* Provided records:
****

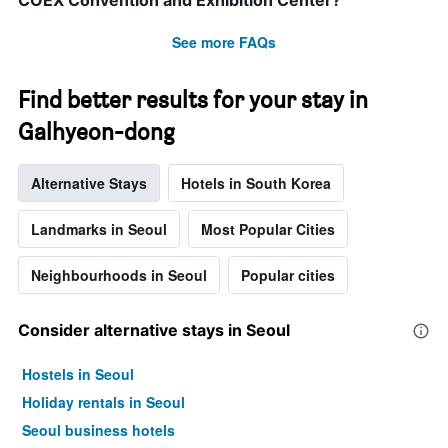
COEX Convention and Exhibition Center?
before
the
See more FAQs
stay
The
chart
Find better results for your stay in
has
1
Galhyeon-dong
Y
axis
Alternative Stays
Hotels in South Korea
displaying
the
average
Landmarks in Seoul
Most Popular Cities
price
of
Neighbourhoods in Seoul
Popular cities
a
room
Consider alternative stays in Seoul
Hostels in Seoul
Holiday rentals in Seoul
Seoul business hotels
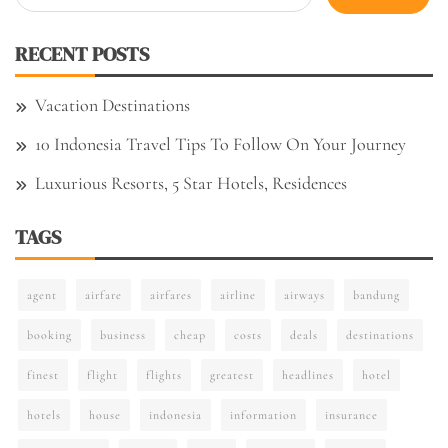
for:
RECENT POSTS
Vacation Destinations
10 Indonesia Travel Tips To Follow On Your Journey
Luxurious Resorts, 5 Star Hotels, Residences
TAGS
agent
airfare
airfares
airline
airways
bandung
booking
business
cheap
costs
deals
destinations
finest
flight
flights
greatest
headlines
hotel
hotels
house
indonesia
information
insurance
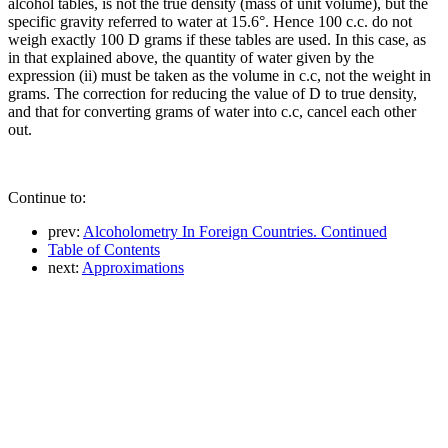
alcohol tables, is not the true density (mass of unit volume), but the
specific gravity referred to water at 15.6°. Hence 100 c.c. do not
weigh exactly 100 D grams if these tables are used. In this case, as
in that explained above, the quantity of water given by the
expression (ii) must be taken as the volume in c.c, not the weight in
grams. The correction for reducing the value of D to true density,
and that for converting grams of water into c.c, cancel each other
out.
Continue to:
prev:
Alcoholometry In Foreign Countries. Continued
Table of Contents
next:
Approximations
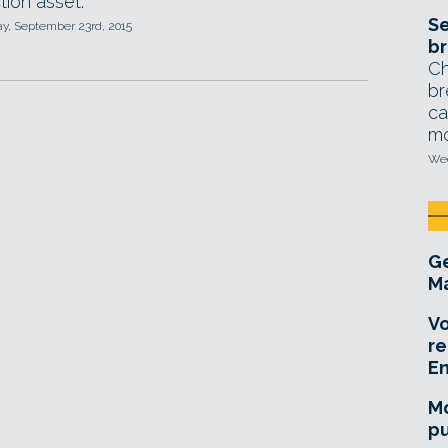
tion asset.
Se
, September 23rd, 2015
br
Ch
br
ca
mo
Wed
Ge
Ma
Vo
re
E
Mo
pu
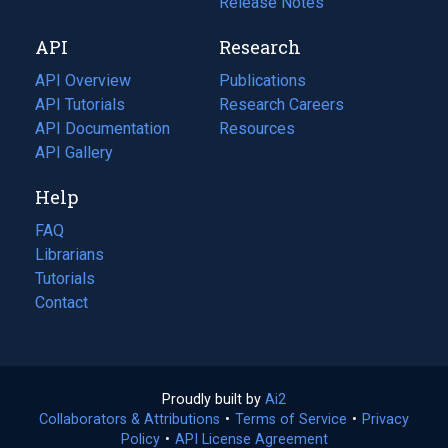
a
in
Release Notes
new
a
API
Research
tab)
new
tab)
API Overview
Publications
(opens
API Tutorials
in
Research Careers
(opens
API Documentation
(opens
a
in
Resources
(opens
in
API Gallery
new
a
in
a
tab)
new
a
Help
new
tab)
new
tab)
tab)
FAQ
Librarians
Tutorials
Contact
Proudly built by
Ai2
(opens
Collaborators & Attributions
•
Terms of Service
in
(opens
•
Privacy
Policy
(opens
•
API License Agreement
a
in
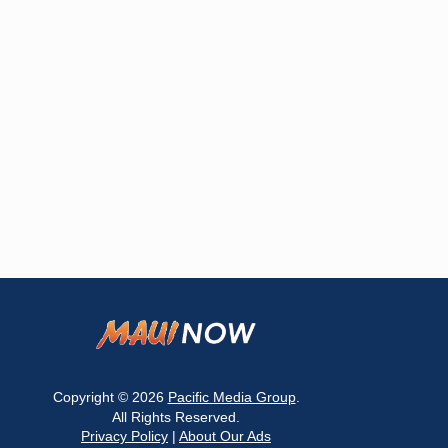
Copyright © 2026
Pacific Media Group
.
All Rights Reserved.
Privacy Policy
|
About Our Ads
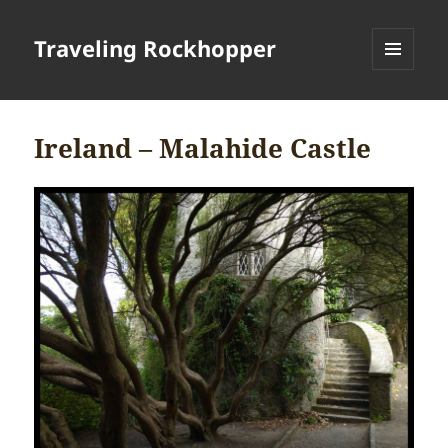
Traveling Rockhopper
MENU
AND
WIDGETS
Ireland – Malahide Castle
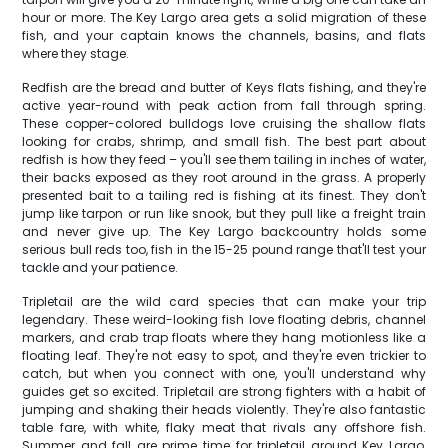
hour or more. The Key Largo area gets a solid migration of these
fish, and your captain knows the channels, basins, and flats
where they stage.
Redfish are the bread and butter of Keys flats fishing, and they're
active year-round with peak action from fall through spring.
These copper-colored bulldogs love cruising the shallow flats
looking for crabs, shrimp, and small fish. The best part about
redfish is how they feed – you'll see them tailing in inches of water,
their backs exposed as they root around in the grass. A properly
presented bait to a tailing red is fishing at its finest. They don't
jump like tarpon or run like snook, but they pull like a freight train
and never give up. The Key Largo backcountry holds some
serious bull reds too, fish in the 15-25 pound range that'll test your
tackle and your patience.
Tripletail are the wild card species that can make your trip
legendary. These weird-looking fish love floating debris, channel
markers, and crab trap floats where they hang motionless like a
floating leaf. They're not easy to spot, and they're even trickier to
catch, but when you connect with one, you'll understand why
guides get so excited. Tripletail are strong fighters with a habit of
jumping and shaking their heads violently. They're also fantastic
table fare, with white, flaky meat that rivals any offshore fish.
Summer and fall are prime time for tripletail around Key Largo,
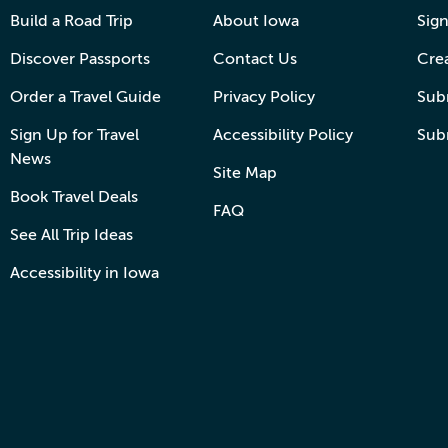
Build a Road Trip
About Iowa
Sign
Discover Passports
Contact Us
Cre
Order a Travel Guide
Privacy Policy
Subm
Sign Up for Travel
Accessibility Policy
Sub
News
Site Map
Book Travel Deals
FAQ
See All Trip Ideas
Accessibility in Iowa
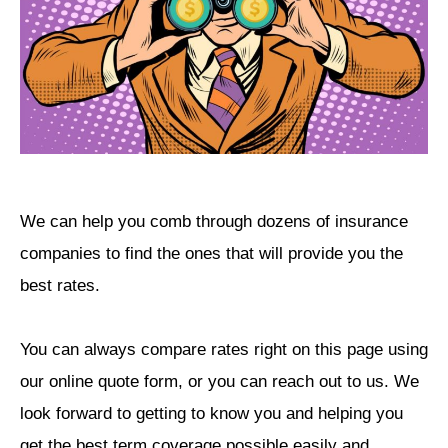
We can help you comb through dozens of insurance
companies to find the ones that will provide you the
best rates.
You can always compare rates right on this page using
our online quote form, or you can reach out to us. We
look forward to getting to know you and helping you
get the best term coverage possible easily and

****

* Problem details:
Reproduce the text of the listing above with every occurrence of "Seoul" replaced by "Busan" and all other text unchanged. Omit the pictures from your answer.

* Your response:
COEX Convention and Exhibition Center?
before
the
See more FAQs
stay
The
chart
Find better results for your stay in
has
1
Galhyeon-dong
Y
axis
Alternative Stays
Hotels in South Korea
displaying
the
average
Landmarks in Busan
Most Popular Cities
price
of
Neighbourhoods in Busan
Popular cities
a
room
Consider alternative stays in Busan
Hostels in Busan
Holiday rentals in Busan
Busan business hotels
for:
RECENT POSTS
Vacation Destinations
10 Indonesia Travel Tips To Follow On Your Journey
Luxurious Resorts, 5 Star Hotels, Residences
TAGS
agent
airfare
airfares
airline
airways
bandung
booking
business
cheap
costs
deals
destinations
finest
flight
flights
greatest
headlines
hotel
hotels
house
indonesia
information
insurance
alcohol tables, is not the true density (mass of unit volume), but the
specific gravity referred to water at 15.6°. Hence 100 c.c. do not
weigh exactly 100 D grams if these tables are used. In this case, as
in that explained above, the quantity of water given by the
expression (ii) must be taken as the volume in c.c, not the weight in
grams. The correction for reducing the value of D to true density,
and that for converting grams of water into c.c, cancel each other
out.
Continue to:
prev:
Alcoholometry In Foreign Countries. Continued
Table of Contents
next:
Approximations
tion asset.
Se
, September 23rd, 2015
br
Ch
br
ca
mo
Wed
Ge
Ma
Vo
re
E
Mo
pu
a
in
Release Notes
new
a
API
Research
tab)
new
tab)
API Overview
Publications
(opens
API Tutorials
in
Research Careers
(opens
API Documentation
(opens
a
in
Resources
(opens
in
API Gallery
new
a
in
a
tab)
new
a
Help
new
tab)
new
tab)
tab)
FAQ
Librarians
Tutorials
Contact
Proudly built by
Ai2
(opens
Collaborators & Attributions
•
Terms of Service
in
(opens
•
Privacy
Policy
(opens
•
API License Agreement
a
in
Copyright © 2026
Pacific Media Group
.
All Rights Reserved.
Privacy Policy
|
About Our Ads
Traveling Rockhopper
MENU
AND
WIDGETS
Ireland – Malahide Castle
hour or more. The Key Largo area gets a solid migration of these
fish, and your captain knows the channels, basins, and flats
where they stage.
Redfish are the bread and butter of Keys flats fishing, and they're
active year-round with peak action from fall through spring.
These copper-colored bulldogs love cruising the shallow flats
looking for crabs, shrimp, and small fish. The best part about
redfish is how they feed – you'll see them tailing in inches of water,
their backs exposed as they root around in the grass. A properly
presented bait to a tailing red is fishing at its finest. They don't
jump like tarpon or run like snook, but they pull like a freight train
and never give up. The Key Largo backcountry holds some
serious bull reds too, fish in the 15-25 pound range that'll test your
tackle and your patience.
Tripletail are the wild card species that can make your trip
legendary. These weird-looking fish love floating debris, channel
markers, and crab trap floats where they hang motionless like a
floating leaf. They're not easy to spot, and they're even trickier to
catch, but when you connect with one, you'll understand why
guides get so excited. Tripletail are strong fighters with a habit of
jumping and shaking their heads violently. They're also fantastic
table fare, with white, flaky meat that rivals any offshore fish.
Summer and fall are prime time for tripletail around Key Largo,
Build a Road Trip
About Iowa
Sign
Discover Passports
Contact Us
Cre
Order a Travel Guide
Privacy Policy
Subm
Sign Up for Travel
Accessibility Policy
Sub
News
Site Map
Book Travel Deals
FAQ
See All Trip Ideas
Accessibility in Iowa
We can help you comb through dozens of insurance
companies to find the ones that will provide you the
best rates.
You can always compare rates right on this page using
our online quote form, or you can reach out to us. We
look forward to getting to know you and helping you
get the best term coverage possible easily and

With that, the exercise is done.